Leidenschaft für die Zeit

Porträt Claudio Magris

Vor zwölf Jahre haben die Salzburger Festspiele damit begonnen, auch Schriftstellern Programmaufträge zu erteilen. Die jeweiligen "Dichter zu Gast" programmieren die Veranstaltungen nach eigenem Gutdünken und können ihrerseits Gäste einladen.

Den Anfang machte 1998 Elfriede Jelinek, es folgten unter anderem Christoph Ransmayr, Christa Wolf oder - zuletzt - Daniel Kehlmann. Heuer ist der italienische Autor und Germanist Claudio Magris als "Dichter zu Gast" in Salzburg.

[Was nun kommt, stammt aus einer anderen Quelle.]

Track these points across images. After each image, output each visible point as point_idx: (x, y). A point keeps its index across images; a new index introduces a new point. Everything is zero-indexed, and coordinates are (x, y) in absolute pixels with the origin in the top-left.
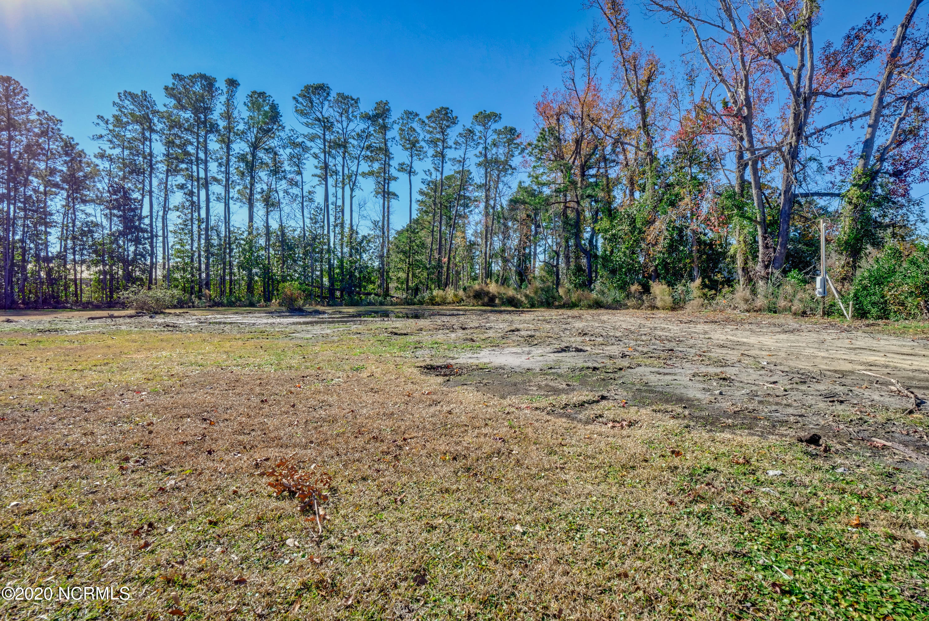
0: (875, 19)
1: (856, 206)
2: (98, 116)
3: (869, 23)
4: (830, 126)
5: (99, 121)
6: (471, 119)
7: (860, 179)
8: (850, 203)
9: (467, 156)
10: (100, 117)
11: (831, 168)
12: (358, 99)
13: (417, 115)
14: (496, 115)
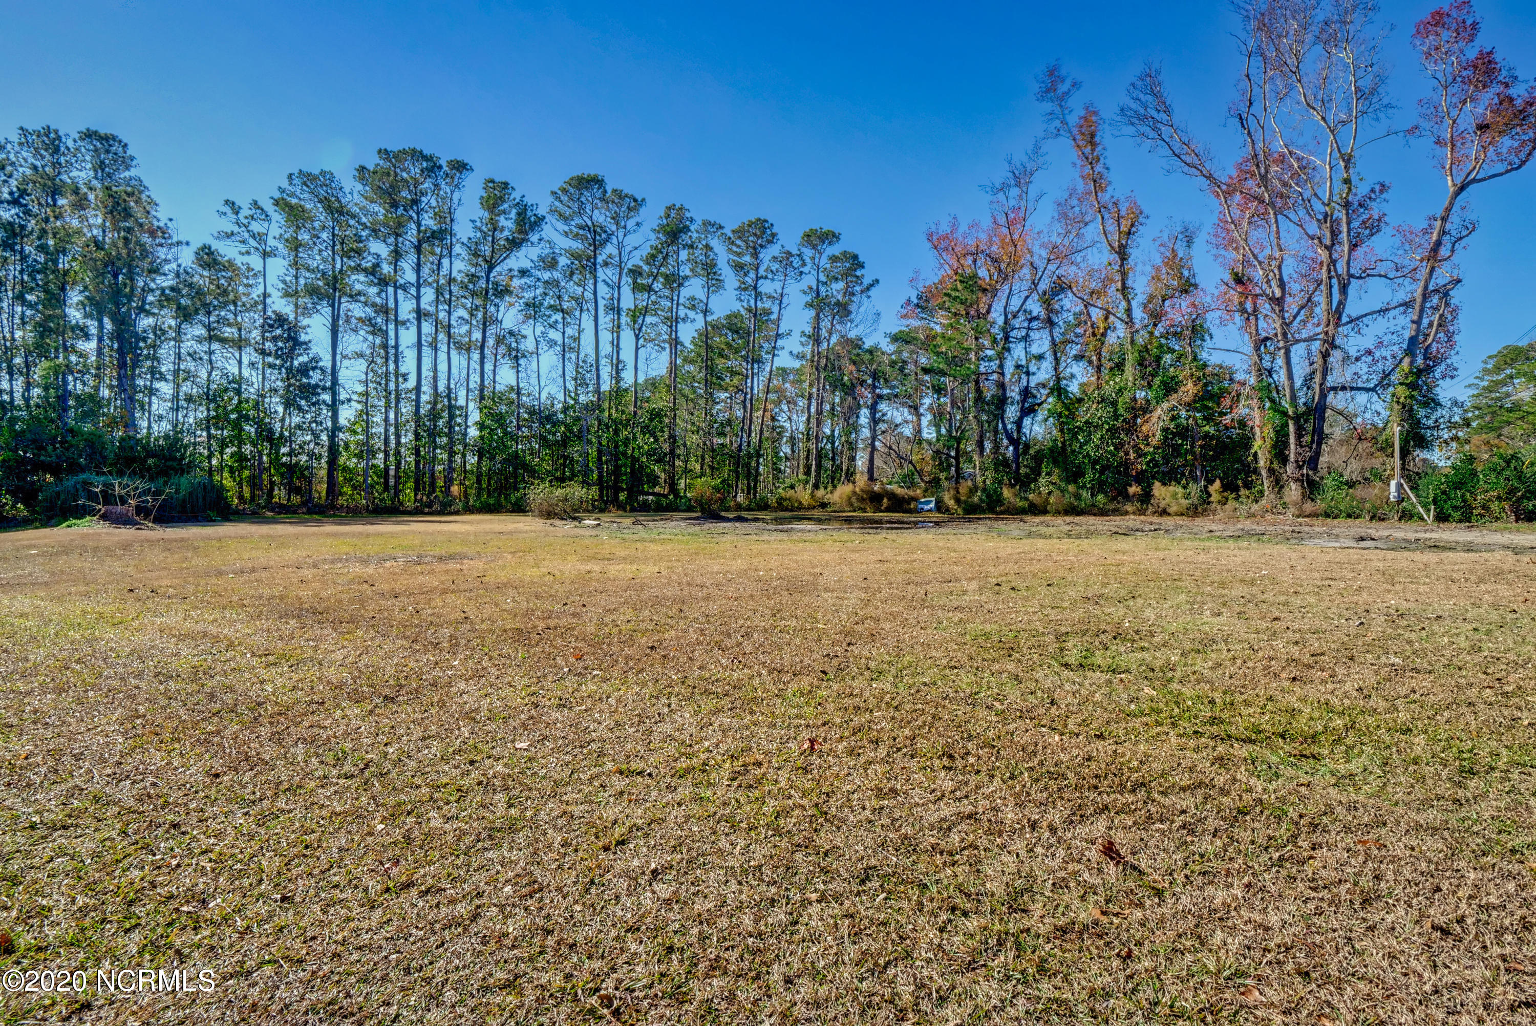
0: (1377, 188)
1: (1404, 407)
2: (227, 202)
3: (1373, 191)
4: (1366, 315)
5: (227, 209)
6: (798, 238)
7: (1406, 378)
8: (1398, 402)
9: (785, 291)
10: (230, 203)
11: (1357, 359)
12: (643, 200)
13: (721, 227)
14: (834, 235)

Kulturjournal, 02. 08.2010

Die richtigen Worte und passenden Bilder

Man kann sich den heute 71-jährigen Claudio Magris sehr gut als mitreißenden Universitätsprofessor vorstellen. Wenn Claudio Magris etwas erklärt, dann versteht man ihn. Er findet die richtigen Wörter, die passenden Bilder. Und er findet jenen Ton, der beim Zuhörer Interesse und - mehr noch - Begeisterung weckt.

Kein Wunder also, dass Claudio Magris auch ein Liebling der Medien ist. In seiner Funktion als "Dichter zu Gast" will der ausgewiesene Österreich-Kenner Claudio Magris mit dem Festspiel-Publikum seine Leidenschaft für Zeitgeschichte teilen. Sein Credo: alles, was in der Vergangenheit wichtig war, wirkt bis heute.

Anerkannter Gelehrter

Claudio Magris stammt aus Triest, er wuchs in einer gebildeten und politisch interessierten Familie auf und war ein wissenschaftlicher Senkrechtstarter. Seine Doktorarbeit über den "habsburgischen Mythos in der österreichischen Literatur" machte Claudio Magris mit 24 Jahren zum anerkannten Gelehrten.

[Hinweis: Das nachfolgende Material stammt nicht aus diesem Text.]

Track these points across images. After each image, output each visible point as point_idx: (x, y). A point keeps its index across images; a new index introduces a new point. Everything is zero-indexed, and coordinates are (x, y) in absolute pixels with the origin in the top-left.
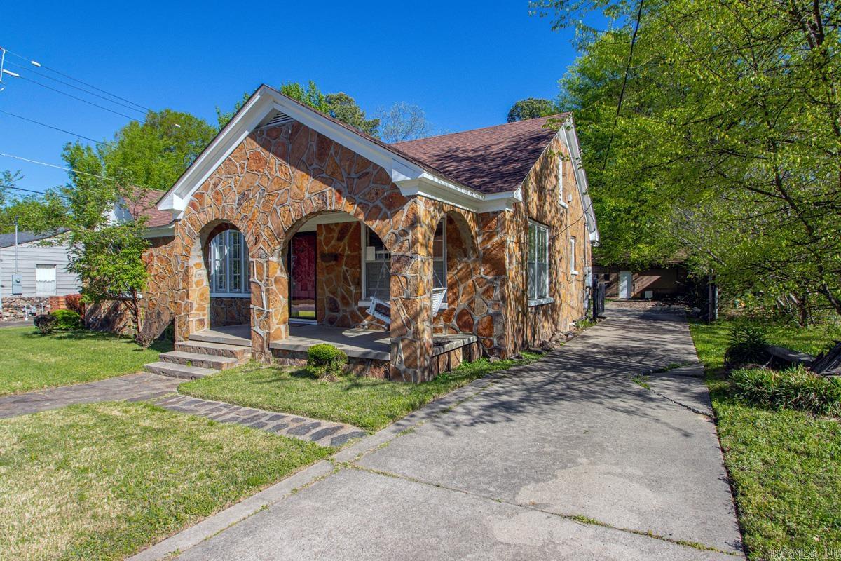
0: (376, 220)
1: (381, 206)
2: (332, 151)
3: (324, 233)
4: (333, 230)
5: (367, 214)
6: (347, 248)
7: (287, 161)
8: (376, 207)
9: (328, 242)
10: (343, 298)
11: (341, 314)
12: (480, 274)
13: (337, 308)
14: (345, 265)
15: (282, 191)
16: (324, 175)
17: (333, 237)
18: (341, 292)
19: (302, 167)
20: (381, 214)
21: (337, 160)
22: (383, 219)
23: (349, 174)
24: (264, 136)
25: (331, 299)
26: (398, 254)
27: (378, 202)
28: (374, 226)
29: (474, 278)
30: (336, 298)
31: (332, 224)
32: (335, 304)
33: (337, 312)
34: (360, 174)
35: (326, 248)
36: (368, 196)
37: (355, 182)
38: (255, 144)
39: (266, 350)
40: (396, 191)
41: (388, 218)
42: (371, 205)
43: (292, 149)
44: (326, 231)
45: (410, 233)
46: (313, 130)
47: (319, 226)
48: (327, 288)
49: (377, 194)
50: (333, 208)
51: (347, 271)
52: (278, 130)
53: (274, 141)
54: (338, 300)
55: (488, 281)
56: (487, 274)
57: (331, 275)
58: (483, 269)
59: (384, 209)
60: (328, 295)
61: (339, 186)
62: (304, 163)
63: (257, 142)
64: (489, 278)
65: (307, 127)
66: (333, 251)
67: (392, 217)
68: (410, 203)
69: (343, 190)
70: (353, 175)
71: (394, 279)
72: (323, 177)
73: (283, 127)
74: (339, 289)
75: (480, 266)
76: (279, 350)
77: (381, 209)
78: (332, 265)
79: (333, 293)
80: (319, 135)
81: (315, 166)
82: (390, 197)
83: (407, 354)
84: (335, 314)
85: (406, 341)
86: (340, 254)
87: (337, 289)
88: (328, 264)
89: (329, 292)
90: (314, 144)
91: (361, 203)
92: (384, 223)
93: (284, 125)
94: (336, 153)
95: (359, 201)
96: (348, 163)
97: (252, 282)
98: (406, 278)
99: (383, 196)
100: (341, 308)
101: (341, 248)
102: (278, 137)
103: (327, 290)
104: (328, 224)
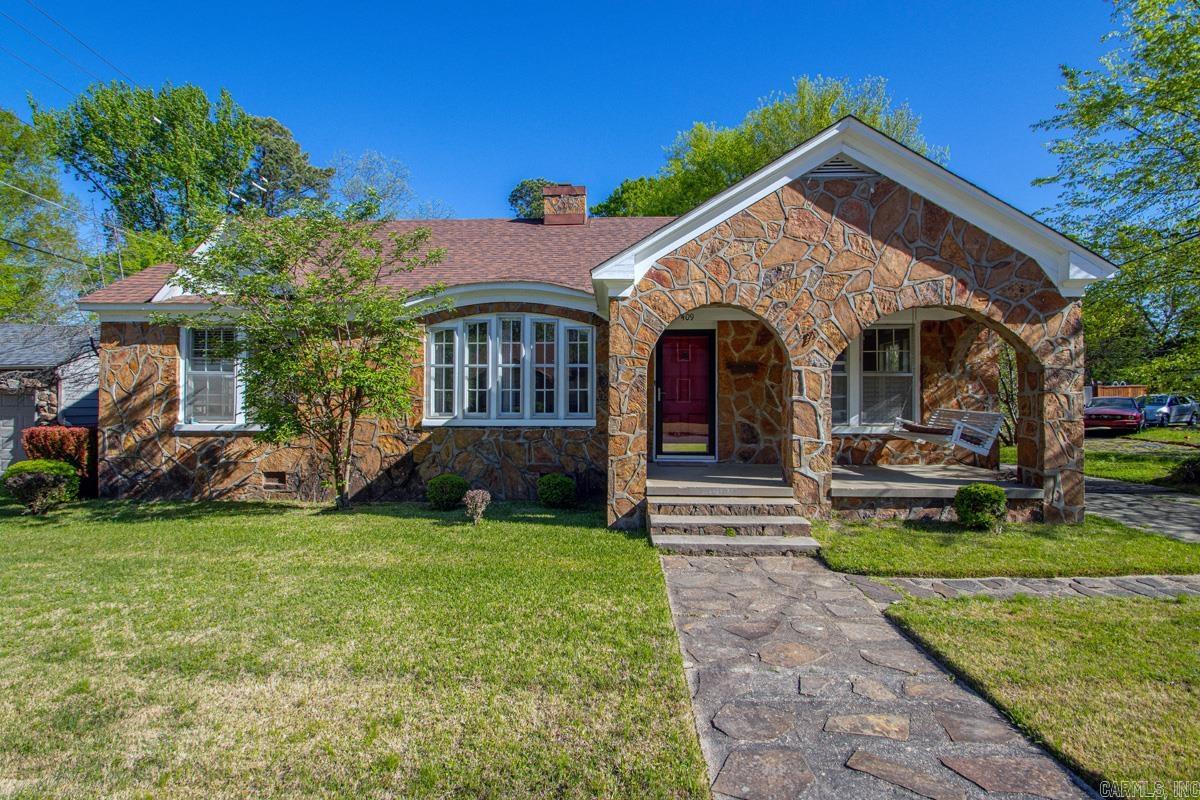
0: (1022, 323)
1: (1030, 306)
2: (950, 227)
3: (733, 333)
4: (749, 330)
5: (1007, 314)
6: (773, 356)
7: (868, 232)
8: (1022, 307)
9: (738, 346)
10: (766, 424)
11: (762, 445)
12: (967, 392)
13: (754, 437)
14: (770, 380)
15: (858, 272)
16: (937, 258)
17: (748, 339)
18: (762, 415)
19: (895, 242)
20: (1030, 316)
21: (959, 240)
22: (1032, 323)
23: (978, 261)
24: (821, 189)
25: (744, 425)
26: (1055, 366)
27: (1024, 301)
28: (1020, 330)
29: (960, 397)
30: (752, 424)
31: (747, 321)
32: (752, 432)
33: (755, 443)
34: (997, 263)
35: (736, 355)
36: (1008, 293)
37: (989, 272)
38: (802, 198)
39: (824, 500)
40: (1051, 290)
41: (1040, 322)
42: (1014, 304)
43: (876, 215)
44: (736, 331)
45: (1073, 341)
46: (916, 194)
47: (722, 324)
48: (738, 410)
49: (1022, 290)
50: (953, 303)
51: (772, 387)
52: (850, 185)
53: (841, 200)
54: (757, 427)
55: (977, 401)
56: (976, 393)
57: (743, 393)
58: (970, 387)
59: (1034, 311)
60: (739, 419)
61: (962, 275)
62: (899, 237)
63: (805, 197)
64: (978, 396)
65: (905, 188)
66: (749, 359)
67: (1046, 321)
68: (1071, 305)
69: (968, 280)
70: (984, 263)
71: (1047, 398)
72: (934, 260)
73: (858, 183)
74: (758, 411)
75: (966, 382)
76: (842, 498)
77: (1029, 311)
78: (748, 378)
79: (748, 417)
80: (927, 203)
81: (919, 243)
82: (1040, 296)
83: (1066, 488)
84: (753, 446)
85: (1067, 473)
86: (762, 364)
87: (754, 411)
88: (738, 378)
89: (742, 415)
90: (919, 214)
91: (997, 300)
92: (1034, 328)
93: (861, 179)
94: (957, 231)
95: (994, 297)
96: (977, 247)
97: (796, 401)
98: (1067, 396)
99: (1032, 294)
100: (763, 437)
101: (763, 356)
102: (848, 194)
103: (737, 413)
104: (738, 322)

Erst Jahre später begann er, erzählende Literatur zu schreiben. Als Meisterwerk gilt der Roman "Blindlings", der 2007 in der deutschen Übersetzung erschienen ist. Seither gilt Magris auch als Kandidat für den Literaturnobelpreis. Als Schriftsteller schätzt Claudio Magris, dass man durch Worte gegen das Vergessen anschreiben kann.

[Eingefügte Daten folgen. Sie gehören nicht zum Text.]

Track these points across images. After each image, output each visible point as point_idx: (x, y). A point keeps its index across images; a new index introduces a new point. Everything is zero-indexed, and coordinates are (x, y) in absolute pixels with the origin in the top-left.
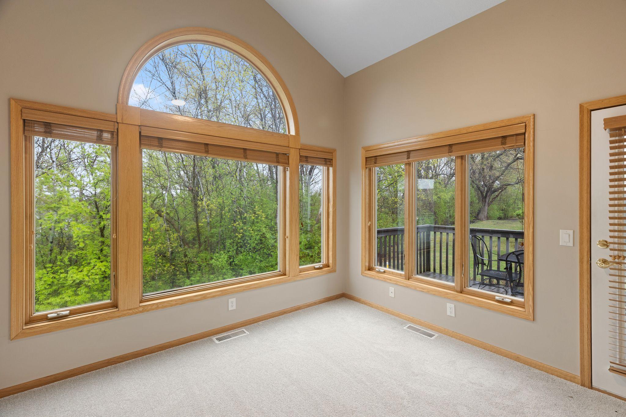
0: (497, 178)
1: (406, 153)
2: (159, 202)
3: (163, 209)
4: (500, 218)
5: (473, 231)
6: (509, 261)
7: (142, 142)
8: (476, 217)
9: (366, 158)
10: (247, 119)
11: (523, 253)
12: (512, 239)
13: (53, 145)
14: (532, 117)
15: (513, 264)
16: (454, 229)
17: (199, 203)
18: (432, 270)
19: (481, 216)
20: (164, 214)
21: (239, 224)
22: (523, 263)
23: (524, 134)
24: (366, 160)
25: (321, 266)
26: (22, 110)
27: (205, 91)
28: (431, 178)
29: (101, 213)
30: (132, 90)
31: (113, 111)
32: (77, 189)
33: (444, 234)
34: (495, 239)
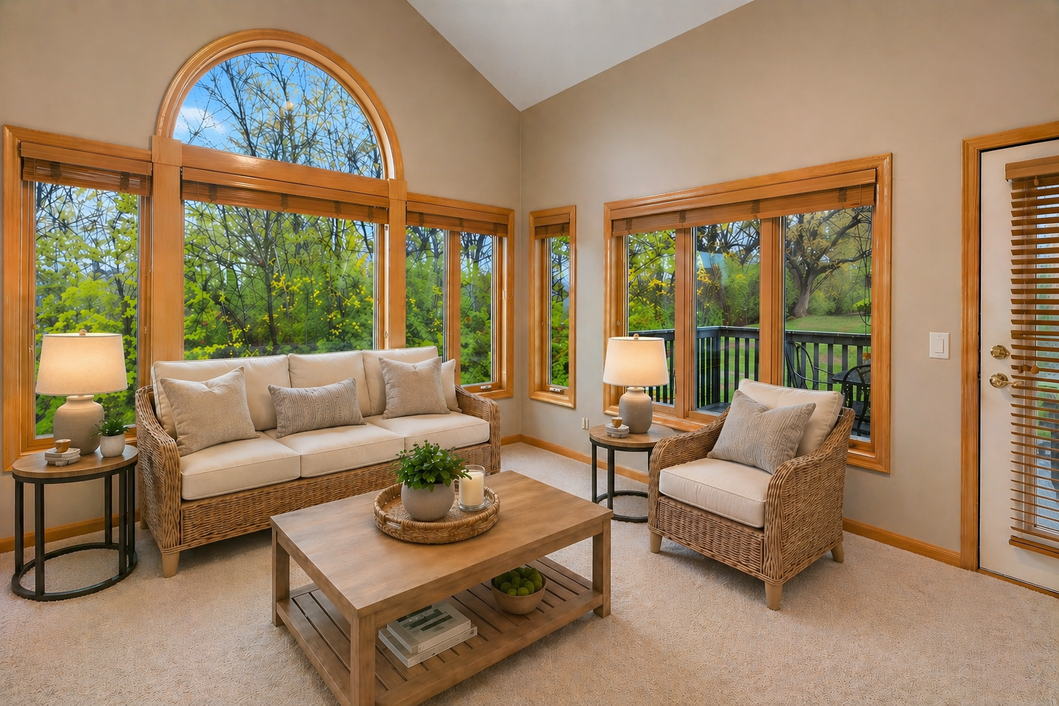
0: (825, 251)
1: (678, 215)
2: (214, 282)
3: (222, 293)
4: (830, 313)
5: (790, 336)
6: (848, 382)
7: (183, 191)
8: (792, 313)
9: (613, 221)
10: (352, 158)
11: (870, 371)
12: (853, 349)
13: (54, 195)
14: (887, 160)
15: (855, 387)
16: (755, 333)
17: (274, 283)
18: (722, 399)
19: (800, 310)
20: (222, 299)
21: (335, 315)
22: (869, 386)
23: (874, 185)
24: (613, 224)
25: (490, 386)
26: (20, 145)
27: (290, 118)
28: (719, 252)
29: (127, 298)
30: (180, 114)
31: (146, 146)
32: (89, 261)
33: (742, 341)
34: (823, 347)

"Moralische Verpflichtung" Politik

Auch politisch ist Claudio Magris engagiert. In den 1990er Jahren saß er als unabhängiges Mitglied eines Linksbündnisses für die Region Triest im römischen Senat. Heute bereue er dieses Intermezzo, sagt Magris. Er habe für die aktive Politik keine Leidenschaft. Das beträfe sogar seine politischen Kolumnen, die er regelmäßig für die Tageszeitung "Corriere della Sera" schreibt. Sein politisches Engagement empfinde er vielmehr als moralische Verpflichtung.